====== PROVIDED PASSAGE ======
The people over at Tribune Media just debuted chicagonow.com: a new blog network launched two weeks ago after three months in beta as chicagosbestblogs.com. Aggregating seventy+ blogs that loosely share a Chicago-centric theme, this site aims to attract young, digitally-savvy readers uninterested in their daily paper and fill the widening hole in the Tribune’s demographic mix.

I wish them well, though I’m clearly not in their demographic. I subscribe to the Trib and until someone comes up with an elegantly-interactive digital crossword, I’ll stay analog. Moreover, I like the illusion that my news at least postures as objective; the injection of obvious left or right bias in every item both exhausts and depresses me.
ChicagoNow appeals to its nascent audience with a pretty wide variety of News and Opinion, Life and Style, Arts and Entertainment, and Sports blogs–category headings seemingly taken right off their print mastheads. A quick skim of their content reveals a largely newspaper-like tone, albeit with the amped up personality and opinions of the individual bloggers. For me, the reading experience was not unlike an evening of Chicago Improv: a few remarkable moments separated by a lot of meandering development. Then again, the analog version contains a lot of material I skim or ignore as well.
====== INPUT DATA ======
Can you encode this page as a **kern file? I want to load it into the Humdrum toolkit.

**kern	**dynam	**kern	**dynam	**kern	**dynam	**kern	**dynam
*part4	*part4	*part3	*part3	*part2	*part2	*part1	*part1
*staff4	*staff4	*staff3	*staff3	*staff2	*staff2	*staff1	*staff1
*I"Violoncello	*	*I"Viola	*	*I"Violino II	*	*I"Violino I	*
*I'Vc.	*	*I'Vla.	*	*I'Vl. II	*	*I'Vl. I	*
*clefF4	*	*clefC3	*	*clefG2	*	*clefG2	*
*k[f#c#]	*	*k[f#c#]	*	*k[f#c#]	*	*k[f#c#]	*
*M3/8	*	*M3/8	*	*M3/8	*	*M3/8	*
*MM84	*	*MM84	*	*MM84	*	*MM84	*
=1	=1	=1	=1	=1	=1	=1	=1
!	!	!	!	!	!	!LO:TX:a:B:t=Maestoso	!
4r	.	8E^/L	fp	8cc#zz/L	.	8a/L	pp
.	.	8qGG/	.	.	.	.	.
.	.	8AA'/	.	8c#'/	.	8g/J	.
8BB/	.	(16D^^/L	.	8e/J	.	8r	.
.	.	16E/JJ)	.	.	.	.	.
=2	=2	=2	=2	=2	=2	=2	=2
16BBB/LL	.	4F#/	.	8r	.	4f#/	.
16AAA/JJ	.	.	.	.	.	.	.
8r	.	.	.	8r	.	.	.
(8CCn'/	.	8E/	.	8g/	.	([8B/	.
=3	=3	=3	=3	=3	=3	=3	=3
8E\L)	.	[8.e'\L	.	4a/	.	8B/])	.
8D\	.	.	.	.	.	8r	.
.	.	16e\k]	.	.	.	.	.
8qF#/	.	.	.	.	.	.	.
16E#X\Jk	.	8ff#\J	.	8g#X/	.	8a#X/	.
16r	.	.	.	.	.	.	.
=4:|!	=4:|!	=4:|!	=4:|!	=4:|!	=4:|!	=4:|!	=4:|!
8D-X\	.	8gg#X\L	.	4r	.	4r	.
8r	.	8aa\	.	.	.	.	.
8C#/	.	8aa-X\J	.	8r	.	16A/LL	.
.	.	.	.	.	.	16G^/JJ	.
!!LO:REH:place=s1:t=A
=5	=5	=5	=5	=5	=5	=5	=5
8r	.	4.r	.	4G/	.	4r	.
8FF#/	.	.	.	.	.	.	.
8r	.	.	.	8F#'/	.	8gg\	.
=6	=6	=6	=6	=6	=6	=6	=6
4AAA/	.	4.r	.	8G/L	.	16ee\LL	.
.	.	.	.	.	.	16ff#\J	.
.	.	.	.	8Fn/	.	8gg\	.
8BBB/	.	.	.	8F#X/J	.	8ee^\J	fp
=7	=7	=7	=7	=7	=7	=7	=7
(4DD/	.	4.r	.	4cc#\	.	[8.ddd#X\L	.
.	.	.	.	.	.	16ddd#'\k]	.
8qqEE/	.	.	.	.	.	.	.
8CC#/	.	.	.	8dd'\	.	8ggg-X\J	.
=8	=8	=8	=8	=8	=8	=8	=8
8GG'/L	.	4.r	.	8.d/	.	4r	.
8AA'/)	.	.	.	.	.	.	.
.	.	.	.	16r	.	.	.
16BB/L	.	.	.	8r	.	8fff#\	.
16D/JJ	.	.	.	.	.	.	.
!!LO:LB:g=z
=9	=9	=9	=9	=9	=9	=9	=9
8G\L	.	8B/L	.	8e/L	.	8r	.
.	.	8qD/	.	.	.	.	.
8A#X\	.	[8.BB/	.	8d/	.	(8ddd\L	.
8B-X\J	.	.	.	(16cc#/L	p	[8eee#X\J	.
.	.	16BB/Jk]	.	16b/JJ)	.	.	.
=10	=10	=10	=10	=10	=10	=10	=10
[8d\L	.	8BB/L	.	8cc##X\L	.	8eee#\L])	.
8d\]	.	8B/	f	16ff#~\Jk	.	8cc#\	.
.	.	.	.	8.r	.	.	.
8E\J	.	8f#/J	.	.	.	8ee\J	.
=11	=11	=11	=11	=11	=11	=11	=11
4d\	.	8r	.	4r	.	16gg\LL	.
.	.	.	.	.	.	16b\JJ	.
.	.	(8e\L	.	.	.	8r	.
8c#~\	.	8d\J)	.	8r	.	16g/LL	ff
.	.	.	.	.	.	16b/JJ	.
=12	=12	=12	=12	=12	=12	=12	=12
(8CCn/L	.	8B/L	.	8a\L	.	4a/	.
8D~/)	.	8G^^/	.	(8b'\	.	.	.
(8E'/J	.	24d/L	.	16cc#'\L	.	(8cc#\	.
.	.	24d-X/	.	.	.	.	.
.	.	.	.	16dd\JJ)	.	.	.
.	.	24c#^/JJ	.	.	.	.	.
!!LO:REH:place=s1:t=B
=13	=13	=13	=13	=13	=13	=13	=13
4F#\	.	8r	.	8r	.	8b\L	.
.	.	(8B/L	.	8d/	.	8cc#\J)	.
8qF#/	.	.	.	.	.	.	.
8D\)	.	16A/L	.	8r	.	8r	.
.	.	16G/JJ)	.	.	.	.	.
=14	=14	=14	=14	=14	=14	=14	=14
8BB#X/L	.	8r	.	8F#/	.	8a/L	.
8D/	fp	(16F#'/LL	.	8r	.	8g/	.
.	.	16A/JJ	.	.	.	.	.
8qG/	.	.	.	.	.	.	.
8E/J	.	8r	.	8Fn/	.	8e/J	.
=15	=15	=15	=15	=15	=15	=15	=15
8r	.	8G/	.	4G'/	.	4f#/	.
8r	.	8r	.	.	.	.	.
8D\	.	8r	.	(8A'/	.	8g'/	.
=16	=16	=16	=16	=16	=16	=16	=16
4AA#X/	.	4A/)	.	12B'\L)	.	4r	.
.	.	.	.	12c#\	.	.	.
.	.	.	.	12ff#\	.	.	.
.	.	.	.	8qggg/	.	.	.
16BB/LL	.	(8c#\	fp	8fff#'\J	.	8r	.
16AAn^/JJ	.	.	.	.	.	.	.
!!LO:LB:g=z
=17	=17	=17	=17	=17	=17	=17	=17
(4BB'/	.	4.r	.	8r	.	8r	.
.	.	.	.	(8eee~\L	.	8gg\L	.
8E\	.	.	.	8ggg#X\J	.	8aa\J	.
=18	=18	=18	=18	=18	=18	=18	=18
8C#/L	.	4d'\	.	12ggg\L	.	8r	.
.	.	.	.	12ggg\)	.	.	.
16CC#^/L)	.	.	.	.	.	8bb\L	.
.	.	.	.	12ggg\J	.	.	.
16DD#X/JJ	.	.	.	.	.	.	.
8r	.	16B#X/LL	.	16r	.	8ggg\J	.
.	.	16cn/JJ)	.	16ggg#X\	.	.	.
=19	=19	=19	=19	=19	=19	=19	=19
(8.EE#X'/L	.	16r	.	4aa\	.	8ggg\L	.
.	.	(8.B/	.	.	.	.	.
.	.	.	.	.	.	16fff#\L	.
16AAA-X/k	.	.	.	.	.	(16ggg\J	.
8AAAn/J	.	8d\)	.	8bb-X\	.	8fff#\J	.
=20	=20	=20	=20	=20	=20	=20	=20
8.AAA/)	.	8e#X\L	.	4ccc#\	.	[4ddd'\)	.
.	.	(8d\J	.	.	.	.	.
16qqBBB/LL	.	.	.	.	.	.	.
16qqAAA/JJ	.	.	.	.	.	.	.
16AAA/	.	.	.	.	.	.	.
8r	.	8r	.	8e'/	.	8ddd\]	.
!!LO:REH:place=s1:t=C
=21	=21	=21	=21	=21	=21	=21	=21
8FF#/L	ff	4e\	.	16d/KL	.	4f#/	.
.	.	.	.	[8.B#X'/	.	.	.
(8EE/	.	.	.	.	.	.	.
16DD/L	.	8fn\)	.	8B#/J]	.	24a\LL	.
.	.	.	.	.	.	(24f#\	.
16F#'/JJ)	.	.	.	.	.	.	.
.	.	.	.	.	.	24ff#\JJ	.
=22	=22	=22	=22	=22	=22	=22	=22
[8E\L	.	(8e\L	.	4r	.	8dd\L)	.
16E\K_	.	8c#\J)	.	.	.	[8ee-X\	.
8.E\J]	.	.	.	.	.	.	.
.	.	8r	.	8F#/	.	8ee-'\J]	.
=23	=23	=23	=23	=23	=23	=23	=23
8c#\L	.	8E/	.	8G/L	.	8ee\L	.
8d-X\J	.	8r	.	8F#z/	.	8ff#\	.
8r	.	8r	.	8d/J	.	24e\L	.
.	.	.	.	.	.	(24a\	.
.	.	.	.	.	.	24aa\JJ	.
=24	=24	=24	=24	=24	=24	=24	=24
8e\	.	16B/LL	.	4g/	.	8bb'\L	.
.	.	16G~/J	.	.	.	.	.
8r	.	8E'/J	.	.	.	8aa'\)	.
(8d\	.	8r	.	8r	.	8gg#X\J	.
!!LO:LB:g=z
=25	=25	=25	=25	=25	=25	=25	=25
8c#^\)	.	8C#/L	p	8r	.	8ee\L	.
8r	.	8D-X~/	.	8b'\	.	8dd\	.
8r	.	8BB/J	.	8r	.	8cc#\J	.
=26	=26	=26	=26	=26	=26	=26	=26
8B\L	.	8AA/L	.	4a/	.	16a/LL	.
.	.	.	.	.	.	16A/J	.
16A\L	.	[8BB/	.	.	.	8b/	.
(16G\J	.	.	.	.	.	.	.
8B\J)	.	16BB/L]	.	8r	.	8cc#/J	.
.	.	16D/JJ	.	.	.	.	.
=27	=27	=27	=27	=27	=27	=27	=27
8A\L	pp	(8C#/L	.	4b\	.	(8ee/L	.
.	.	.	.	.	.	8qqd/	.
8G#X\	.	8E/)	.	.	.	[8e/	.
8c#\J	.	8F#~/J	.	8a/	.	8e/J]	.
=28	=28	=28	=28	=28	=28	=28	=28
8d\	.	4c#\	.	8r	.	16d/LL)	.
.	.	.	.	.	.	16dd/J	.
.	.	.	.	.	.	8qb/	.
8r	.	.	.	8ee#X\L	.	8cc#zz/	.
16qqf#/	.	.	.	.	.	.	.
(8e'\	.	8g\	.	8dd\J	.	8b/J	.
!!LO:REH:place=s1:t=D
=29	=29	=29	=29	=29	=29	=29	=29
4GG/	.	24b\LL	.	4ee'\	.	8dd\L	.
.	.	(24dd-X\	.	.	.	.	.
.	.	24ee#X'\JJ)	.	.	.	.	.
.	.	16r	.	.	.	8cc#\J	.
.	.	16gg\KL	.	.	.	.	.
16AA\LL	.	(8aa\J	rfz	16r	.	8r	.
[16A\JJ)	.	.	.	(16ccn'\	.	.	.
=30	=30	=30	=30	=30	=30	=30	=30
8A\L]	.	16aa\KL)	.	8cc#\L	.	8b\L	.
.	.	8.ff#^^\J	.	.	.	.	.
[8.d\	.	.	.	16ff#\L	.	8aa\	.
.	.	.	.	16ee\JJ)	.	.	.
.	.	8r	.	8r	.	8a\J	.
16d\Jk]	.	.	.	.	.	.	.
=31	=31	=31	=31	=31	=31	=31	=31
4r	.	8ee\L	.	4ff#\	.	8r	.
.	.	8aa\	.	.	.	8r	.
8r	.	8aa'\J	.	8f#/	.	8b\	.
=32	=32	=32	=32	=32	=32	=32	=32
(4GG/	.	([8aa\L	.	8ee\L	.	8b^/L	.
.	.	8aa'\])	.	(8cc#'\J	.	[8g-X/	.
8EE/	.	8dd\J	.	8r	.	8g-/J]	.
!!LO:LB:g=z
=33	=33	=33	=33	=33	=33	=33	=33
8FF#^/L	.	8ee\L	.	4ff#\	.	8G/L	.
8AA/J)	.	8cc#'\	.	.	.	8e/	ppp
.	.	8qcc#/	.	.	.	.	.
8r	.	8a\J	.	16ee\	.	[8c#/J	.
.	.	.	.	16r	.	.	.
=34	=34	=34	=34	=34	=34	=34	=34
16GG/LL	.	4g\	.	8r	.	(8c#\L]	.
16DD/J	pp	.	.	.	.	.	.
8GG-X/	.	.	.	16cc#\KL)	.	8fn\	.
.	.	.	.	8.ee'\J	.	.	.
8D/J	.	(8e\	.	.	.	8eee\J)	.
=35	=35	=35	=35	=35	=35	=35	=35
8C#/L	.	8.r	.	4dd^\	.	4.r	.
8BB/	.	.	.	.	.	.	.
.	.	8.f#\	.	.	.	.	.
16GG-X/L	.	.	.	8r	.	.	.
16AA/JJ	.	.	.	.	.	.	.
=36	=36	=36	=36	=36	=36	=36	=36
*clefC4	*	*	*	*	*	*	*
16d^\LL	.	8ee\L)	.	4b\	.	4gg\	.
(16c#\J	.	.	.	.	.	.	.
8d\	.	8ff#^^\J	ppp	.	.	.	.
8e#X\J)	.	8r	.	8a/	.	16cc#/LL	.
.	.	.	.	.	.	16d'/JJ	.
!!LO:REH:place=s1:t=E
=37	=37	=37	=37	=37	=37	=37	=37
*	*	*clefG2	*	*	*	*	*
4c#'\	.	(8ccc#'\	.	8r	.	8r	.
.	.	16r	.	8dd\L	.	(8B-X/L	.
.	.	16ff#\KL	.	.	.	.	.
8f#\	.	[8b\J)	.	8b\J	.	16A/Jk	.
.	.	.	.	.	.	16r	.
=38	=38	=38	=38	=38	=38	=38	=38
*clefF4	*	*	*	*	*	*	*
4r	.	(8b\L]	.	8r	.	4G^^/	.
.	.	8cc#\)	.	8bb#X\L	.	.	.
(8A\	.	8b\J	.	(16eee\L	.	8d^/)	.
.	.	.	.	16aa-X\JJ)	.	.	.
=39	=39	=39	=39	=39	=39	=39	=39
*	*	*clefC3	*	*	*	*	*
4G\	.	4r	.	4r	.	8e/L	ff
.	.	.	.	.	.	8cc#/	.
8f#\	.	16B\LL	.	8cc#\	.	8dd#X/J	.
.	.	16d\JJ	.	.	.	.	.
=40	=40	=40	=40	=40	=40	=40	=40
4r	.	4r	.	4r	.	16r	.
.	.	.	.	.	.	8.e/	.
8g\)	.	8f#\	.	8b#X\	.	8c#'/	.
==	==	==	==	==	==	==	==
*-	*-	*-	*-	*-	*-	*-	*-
======
Pick up the review of the ChicagoNow blog network after its last sentence and keep writing it. The rows play no part in this work.

THE ANSWER:
The word ‘community’ appears repeatedly throughout the site’s background pages; something that will prove simultaneously crucial as they pitch potential advertisers and challenging as their biggest potential stumbling block. The best online communities build organically (for perspective, check out this month’s Wired magazine’s article on Craig Newmark, founder of Craigslist). As Clay Shirky writes, Web 2.0 means we no longer need organizations to organize. Moreover, the user experience needs to come first and foremost and on that count, ChicagoNow seems to be doing it right. You don’t need to register to access the content, but it does unlock other features like comments. The ill-fated, arrived too early, saddled-by-regulatory redtape Bud.tv ultimately collapsed due to those onerous restraints as the hassles to the user outweighed the benefits of the content.
Will ChicagoNow take off and ultimately fill the expanding gap in the Tribune’s audience with new, revenue-generating readers? It’s too early to say, but as a fan of newspapers, I hope it does. And if nothing else, good on them for trying.
I was just thinking this morning how the only reason I still subscribe to the rolled-up analog version of the Trib that waits for me each day at the bottom of my driveway, is for the comics and the crossword only. If they make their way online/mobile then my delivery guy is gonna lose a customer!